For an example of where people use '...' to represent non-textual
information in a literal, see the '# Protocol 2' section of pickle.py ...

# Protocol 2

PROTO           = '\x80'  # identify pickle protocol
NEWOBJ          = '\x81'  # build object by applying cls.__new__ to argtuple
EXT1            = '\x82'  # push object from extension registry; 1-byte index
EXT2            = '\x83'  # ditto, but 2-byte index
EXT4            = '\x84'  # ditto, but 4-byte index
TUPLE1          = '\x85'  # build 1-tuple from stack top
TUPLE2          = '\x86'  # build 2-tuple from two topmost stack items
TUPLE3          = '\x87'  # build 3-tuple from three topmost stack items
NEWTRUE         = '\x88'  # push True
NEWFALSE        = '\x89'  # push False
LONG1           = '\x8a'  # push long from < 256 bytes
LONG4           = '\x8b'  # push really big long

Also look at the getData() function I defined earlier in this post for
non-text string literals.

> > What does pickle.load(...) do to the files that are passed into it?  It
> > reads the (possibly binary) data it reads in from a file (or file-like
> > object), performing a particular operation based based on a dictionary
> > of expected tokens in the file, producing a Python object. I would say
> > that pickle 'parses' the content of a file, which I presume isn't
> > necessary text.
> 
> Right. I think pickle can be implemented with just the bytes type.
> There is a textual and a binary version of the pickle format. The
> textual should be read as text; the binary version using bytes.
> (I *thinK* the encoding of the textual version is ASCII, but one
> would have to check).

The point of this example was to show that operationX isn't necessarily
the processing of text, but may in fact be the interpretation of binary
data. It was also supposed to show how one may need to define symbols
for such interpretation via literals of some kind.  In the pickle module,
this is done in two parts: XXX = <literal>; dispatch[XXX] = fcn.  I've
also seen it as dispatch = {<literal>: fcn}

In regards to the text pickles using text as input, and binary pickles
using bytes as input, I would remind you that bytes are mutable.  This
isn't quite as big a deal with pickle, but one would need to either add
both the '...' and int literals to the dictionary:
    dispatch[SYMBOL] = fcn
    dispatch[SYMBOL.encode('latin-1')[0]] = fcn

Or always use text _or_ integers in in the decoding:

#decoding bytes when only str in dispatch...
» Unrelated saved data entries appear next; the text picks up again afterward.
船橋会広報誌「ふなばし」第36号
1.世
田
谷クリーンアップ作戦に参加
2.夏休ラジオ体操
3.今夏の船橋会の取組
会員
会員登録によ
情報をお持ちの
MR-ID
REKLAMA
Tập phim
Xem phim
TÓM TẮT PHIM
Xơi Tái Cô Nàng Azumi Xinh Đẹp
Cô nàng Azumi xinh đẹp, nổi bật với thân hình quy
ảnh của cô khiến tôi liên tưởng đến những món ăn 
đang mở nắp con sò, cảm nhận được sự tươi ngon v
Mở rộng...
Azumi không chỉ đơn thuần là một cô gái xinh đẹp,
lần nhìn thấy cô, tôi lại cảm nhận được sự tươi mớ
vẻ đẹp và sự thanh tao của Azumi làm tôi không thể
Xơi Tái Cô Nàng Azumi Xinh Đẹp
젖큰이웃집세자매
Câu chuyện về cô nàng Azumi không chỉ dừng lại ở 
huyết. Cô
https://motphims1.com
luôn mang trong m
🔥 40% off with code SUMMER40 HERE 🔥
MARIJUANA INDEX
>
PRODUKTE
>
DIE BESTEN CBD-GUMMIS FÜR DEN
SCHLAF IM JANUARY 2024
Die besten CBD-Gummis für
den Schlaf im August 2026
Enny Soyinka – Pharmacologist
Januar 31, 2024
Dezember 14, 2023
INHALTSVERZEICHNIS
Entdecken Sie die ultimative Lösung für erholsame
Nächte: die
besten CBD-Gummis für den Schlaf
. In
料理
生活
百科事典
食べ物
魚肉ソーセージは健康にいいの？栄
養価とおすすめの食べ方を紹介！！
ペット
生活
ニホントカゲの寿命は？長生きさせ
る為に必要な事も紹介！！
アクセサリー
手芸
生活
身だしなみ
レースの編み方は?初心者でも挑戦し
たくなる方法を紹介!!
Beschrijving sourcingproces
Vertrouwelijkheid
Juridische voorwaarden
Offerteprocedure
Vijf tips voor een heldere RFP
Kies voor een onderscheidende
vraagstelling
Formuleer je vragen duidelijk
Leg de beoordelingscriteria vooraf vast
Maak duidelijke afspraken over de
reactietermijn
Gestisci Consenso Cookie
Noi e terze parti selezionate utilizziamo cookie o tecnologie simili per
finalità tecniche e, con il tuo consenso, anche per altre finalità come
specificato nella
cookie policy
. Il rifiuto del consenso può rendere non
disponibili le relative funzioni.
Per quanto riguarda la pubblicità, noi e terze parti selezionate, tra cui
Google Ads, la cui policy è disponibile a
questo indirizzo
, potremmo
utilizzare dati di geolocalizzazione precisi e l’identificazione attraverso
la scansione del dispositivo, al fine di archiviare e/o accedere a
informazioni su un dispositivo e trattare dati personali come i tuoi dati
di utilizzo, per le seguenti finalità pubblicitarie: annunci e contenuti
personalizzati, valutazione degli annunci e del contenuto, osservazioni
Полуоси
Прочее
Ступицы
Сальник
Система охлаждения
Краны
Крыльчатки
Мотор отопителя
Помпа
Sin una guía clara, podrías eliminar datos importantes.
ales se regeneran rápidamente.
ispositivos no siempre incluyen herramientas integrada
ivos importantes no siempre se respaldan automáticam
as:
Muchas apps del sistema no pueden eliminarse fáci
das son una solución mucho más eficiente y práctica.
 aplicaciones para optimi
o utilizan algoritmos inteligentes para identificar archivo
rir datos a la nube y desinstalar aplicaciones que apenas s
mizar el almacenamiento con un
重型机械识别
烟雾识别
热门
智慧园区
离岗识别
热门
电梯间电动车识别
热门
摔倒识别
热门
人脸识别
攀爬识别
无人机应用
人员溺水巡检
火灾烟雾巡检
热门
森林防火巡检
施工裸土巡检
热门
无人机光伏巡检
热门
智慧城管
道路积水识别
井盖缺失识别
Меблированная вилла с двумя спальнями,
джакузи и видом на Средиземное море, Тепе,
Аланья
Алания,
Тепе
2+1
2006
    dispatch[bytesX.decode('latin-1')](self)

#encoding str when only int in dispatch...

    dispatch[strX.encode('latin-1')[0]](self)

> > Replace pickle with a structured data storage format of your choice.
> > It's still parsing (at least according to my grasp of English, which
> > could certainly be flawed (my wife says as much on a daily basis)).
> 
> Well, I have no "native language" intuition with respect to these
> words - I only use them in the way I see them used elsewhere. I see
> "parsing" typically associated with textual data, and "unmarshalling"
> with binary data.

Before Python, I hadn't heard of 'marshal' in relation to the storage or
retrieval of data structures as data, and at least in my discussion
about such topics with my friends and colleagues, unmarshalling is an
example of parsing.

In any case, you can replace many of my uses of 'parsing' with
'unmarshalling', or even 'operationX', which I defined at the beginning
of this email.

> >>> Look how successful and
> >>> effective it has been so far in the history of Python.  In order to make
> >>> the bytes object be as effective in 3.x, one would need to add basically
> >>> all of the Python 2.x string methods to it
> >> The precondition of this clause is misguided: the bytes type doesn't
> >> need to be as effective, since the string type is as effective in 2.3,
> >> so you can do all parsing based on strings.
> > 
> > Not if those strings contain binary data.
> 
> I couldn't (until right now) understand what you mean by "parsing binary
> data". I still doubt that you typically need the same operations for
> unmarshalling that you need for parsing.
> 
> In parsing, you need to look (scan) for separators, follow a possibly
> recursive grammar, and so on. For unmarshalling, you typically have
> a TLV (tag-length-value) structure, where you read a tag (of fixed
> size), then the length, then the value (of the size indicated in the
> length). There are variations, of course, but you typically don't
> need .find, .startswith, etc.

See any line-based socket protocol for where .find() is useful.  We'll
take telnet, for example.  A telnet line is terminated by a CRLF pair,
and being able to interpret incoming information on a line-by-line basis
is sufficient to support all of the required portions of the RFC.  In
addition, telnet lines may contain non-text information as escapes
(ascii 0-8, 11-12, 14-31, 128-255), regardless of line buffering.

 - Josiah